Abbie has written 91 articles for us.

19 Comments

  1. I’m just gonna keep saying ”BUT MARIA MCKEE CAME OUT” till someone picks upon it! She has a new album coming out soon too

    • yo please always email me about queer artists i haven’t heard of! nobody said “but maria mckee came out” to me!!! abeni at autostraddle

      thank you!!!

  2. I was also so excited that “Knife” was on Grief Creature. I saw Mary Lambert in concert twice in 2018, January and July and she played versions of that song both times and I find it fascinating how much it’s changed (in January it was much angrier and so it’s been interesting to see how the song has shifted with time and I’m sure emotional healing).

    • i’m lowkey sad it’s a half spoken word song bc i LOVE that line so much i’ve been like, tweeting her since a-camp like, “what is the song with that line on it???” now i know.

      and i’m bummed because i want a whole song song built around that line.

      • Yeah I totally get you! When I first heard it it was more of a song than spoken word so yeah the singing seems short.

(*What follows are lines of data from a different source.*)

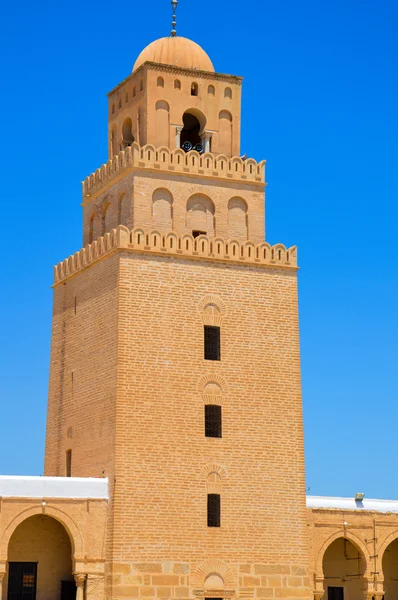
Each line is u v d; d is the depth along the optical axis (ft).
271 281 205.98
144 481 188.03
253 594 191.83
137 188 202.69
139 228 197.36
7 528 181.06
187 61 216.74
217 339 199.52
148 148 204.64
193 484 191.31
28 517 186.29
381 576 208.64
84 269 208.64
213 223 207.72
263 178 212.84
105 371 195.42
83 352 204.74
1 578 179.63
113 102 222.28
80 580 182.80
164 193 205.16
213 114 214.90
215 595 188.75
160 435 191.01
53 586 194.90
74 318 210.38
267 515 195.83
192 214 206.69
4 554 180.45
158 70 210.79
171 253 198.49
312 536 203.92
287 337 204.85
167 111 210.59
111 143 221.46
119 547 183.62
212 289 200.75
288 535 196.75
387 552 227.40
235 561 191.42
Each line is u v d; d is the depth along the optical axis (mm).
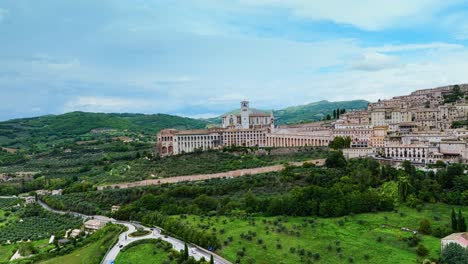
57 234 183000
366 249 131125
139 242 149125
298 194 177375
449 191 176125
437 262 118312
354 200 170125
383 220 157500
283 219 167000
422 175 194000
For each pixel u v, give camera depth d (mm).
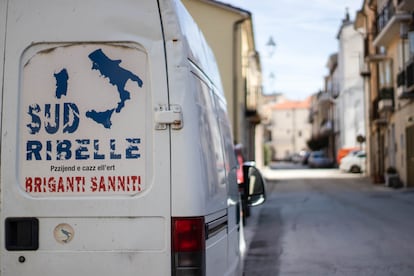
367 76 38531
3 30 3945
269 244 12039
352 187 31062
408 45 27328
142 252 3818
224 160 5188
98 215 3840
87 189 3863
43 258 3863
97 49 3924
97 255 3842
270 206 20688
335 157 68062
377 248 11383
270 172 51781
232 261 5438
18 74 3920
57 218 3863
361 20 39156
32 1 3953
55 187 3873
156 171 3820
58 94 3910
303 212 18406
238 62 30016
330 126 69375
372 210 18781
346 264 9844
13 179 3877
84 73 3914
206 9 29672
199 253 3814
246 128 37062
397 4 26781
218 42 29594
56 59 3930
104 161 3861
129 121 3865
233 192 5820
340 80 61375
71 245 3855
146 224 3822
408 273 9109
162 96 3852
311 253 10922
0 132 3896
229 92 29375
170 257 3799
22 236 3879
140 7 3916
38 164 3883
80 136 3883
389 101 31828
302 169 60219
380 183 33312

  3. So I don’t know if this artist is queer or not (I just googled, I cannot find any info on her as a person).

    But *this song* is just so freaking amazing I wanted to share it anyway. VanWyck – An Average Woman.

    It’s a celebration of women, ordinary women. It’s folky, intimate, beautiful. Often compared to Leonard Cohen. The video is very beautiful too.

    https://www.youtube.com/watch?v=b-W5Pt0_zko

    • i’ll try my investigative journalism but i always need to have like, explicit confirmation to include them! i fucked up once or twice a while back going off of rumors and i try not to anymore!!!

  4. That song by Moor Mother was really amazing. I didn’t even listen to the lyrics that much, because I was reading another AS post, but even without them it just radiates power. I’m going to listen to it more and focus on the lyrics too.

    Gavilán Rayna Russom is also awesome!

    Thanks for the excellent recs!

    • ok prepare yourself, and then sit down and listen to the album. it’s also VERY lyric-heavy. it’s intense. maybe don’t do it if you have to do any socializing or emotional labor later! :T

    • Self Esteem’s was just a re-release, right? I featured that album when it first came out!

      The other two I hadn’t heard of, thank yoU!!